In 1809, the annual town meeting was held at the inn of Henry Herrick, Jr., and John H. Andrus was moderator. A town tax of five mills on the dollar was voted for that year, and a board of school trustees were elected, consisting of Amos Brown for the first district, Abel Horton for the second, John Lobdel tor the third, Nathan Saulesbury for the fourth, Edward Vail for the fifth, Jonathan Seley for the sixth, Aaron Rogers for the seventh, Hosea Williams for the eighth, Joseph Irish for the ninth, whose duty it was to make such alterations in the districts as they deemed proper. A new and tenth district was laid out that year. The annual meeting of 1810, was also held at the Inn of Henry Herrick, Jr., and Abel Horton was moderator. Town office was not very profitable in those times, as but small charges were allowed for services. Listers and selectmen were seldom allowed over five dollars for their services during the year.

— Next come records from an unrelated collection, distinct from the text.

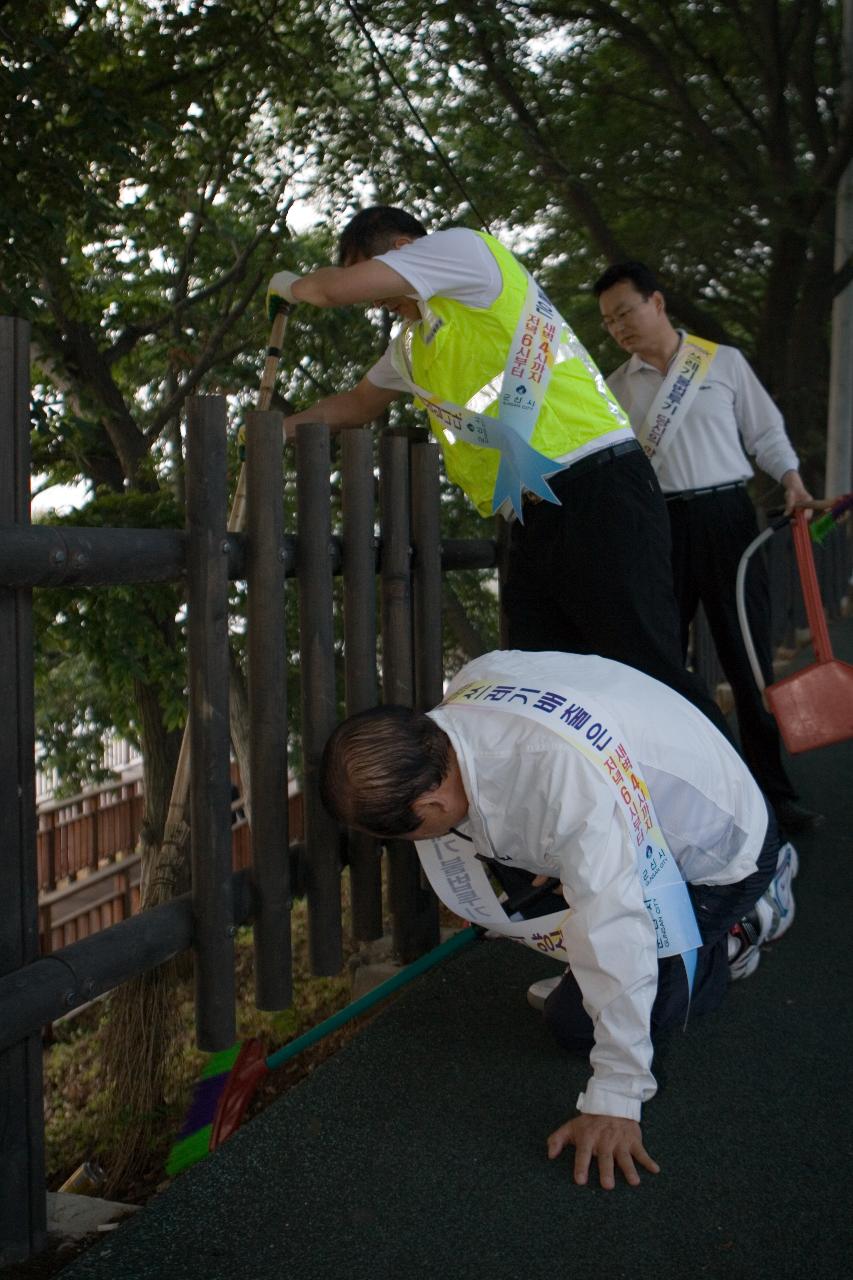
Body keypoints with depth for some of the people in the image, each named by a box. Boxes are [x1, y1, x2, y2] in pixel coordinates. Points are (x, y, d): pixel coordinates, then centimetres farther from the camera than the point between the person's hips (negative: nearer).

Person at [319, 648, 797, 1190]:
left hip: (720, 855, -8)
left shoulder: (569, 782, -44)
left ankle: (737, 931, 8)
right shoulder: (469, 683, -19)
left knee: (577, 1021, -7)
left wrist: (614, 1104, -35)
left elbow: (616, 937, -40)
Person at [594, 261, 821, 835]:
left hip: (726, 515, -1)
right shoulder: (616, 387, 12)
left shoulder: (725, 361, 8)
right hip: (656, 524, 2)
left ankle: (774, 789, 10)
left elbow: (766, 431, 11)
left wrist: (792, 480, -4)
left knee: (751, 657, 0)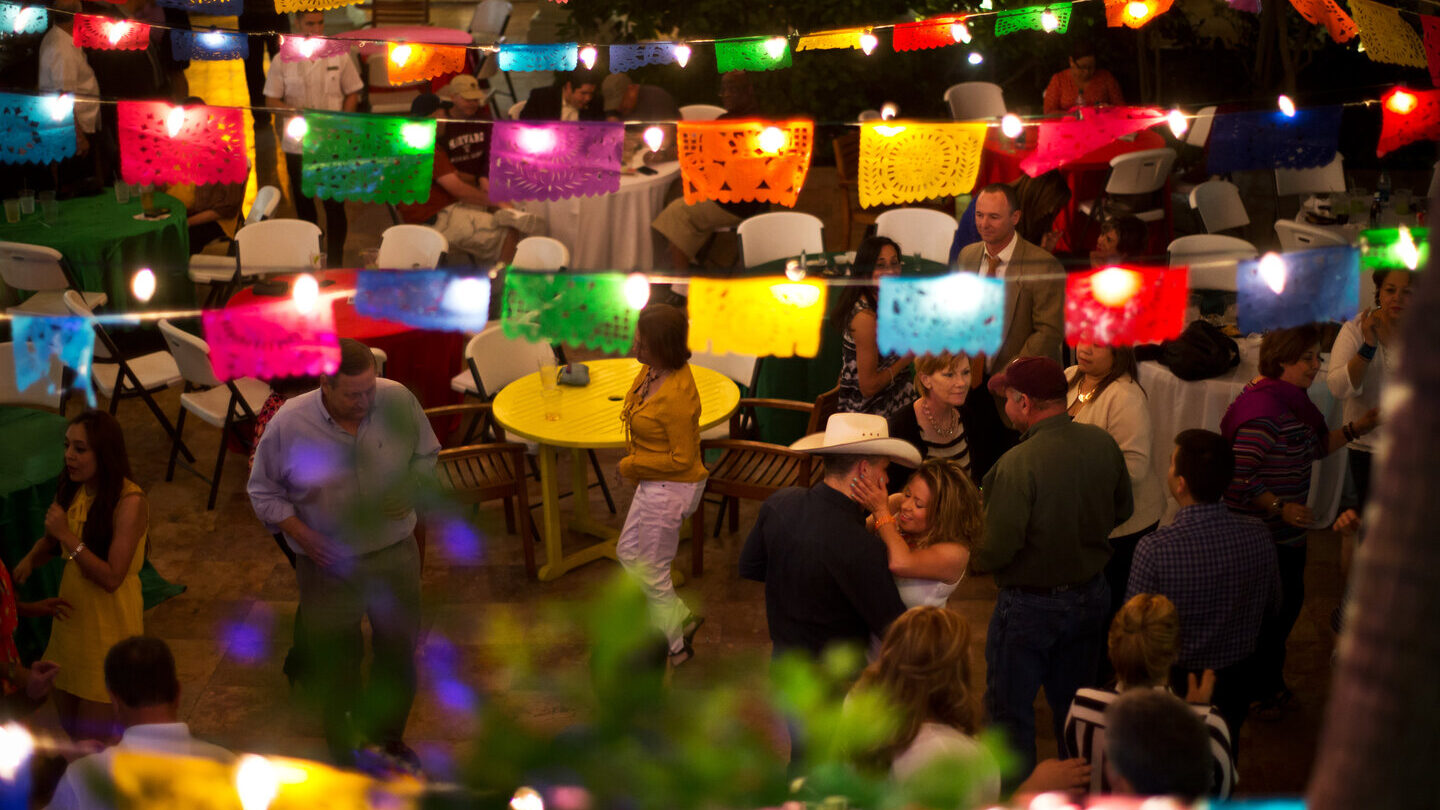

In 1810, the population of the town was 1730, a gain of 243 in ten years, and there had been a rapid increase of business during that time. The Corners had become considerable of a business place. There were then two stores, one kept by James M. Daniels, and the other by James Weeks. Jazniah Barrett was also in trade south of the Corners. There were two hotels, one kept by Elisha Brown, and the other by Henry Herrick, Jr. There was also a blacksmith shop, besides other small establishments. Several large manufacturing establishments had sprung up in different part of the town; among these was the woolen factory by Jonathan Barrett, the trip hammer by David Bartlett and Isaac Southwick, for the manufacture of edge tools, and the tannery for the manufacture of leather, built at the Borough, by Peleg Nichols, Hosea Williams and Bradford Barnes. There were also several saw mills in operation, supplying the inhabitants with lumber; and two gristmills. Ten years had also witnessed some change in the settlement at the Borough. Several new houses had been built, and a hotel kept by Augustus Mulford. Two stores were in operation there, by Hosea Williams and Jesse Lapham, and doing good business. Quite a settlement had sprung up at Scottsville, and a tannery was carried on by Daniel Healey. There were put into the list of that year, 206 polls, 8118 acres of improved land, 171 houses, 4 stores, 124 oxen, 1954 cows, and 390 horses. The above facts will show that the grand list of the town had increased very rapidly.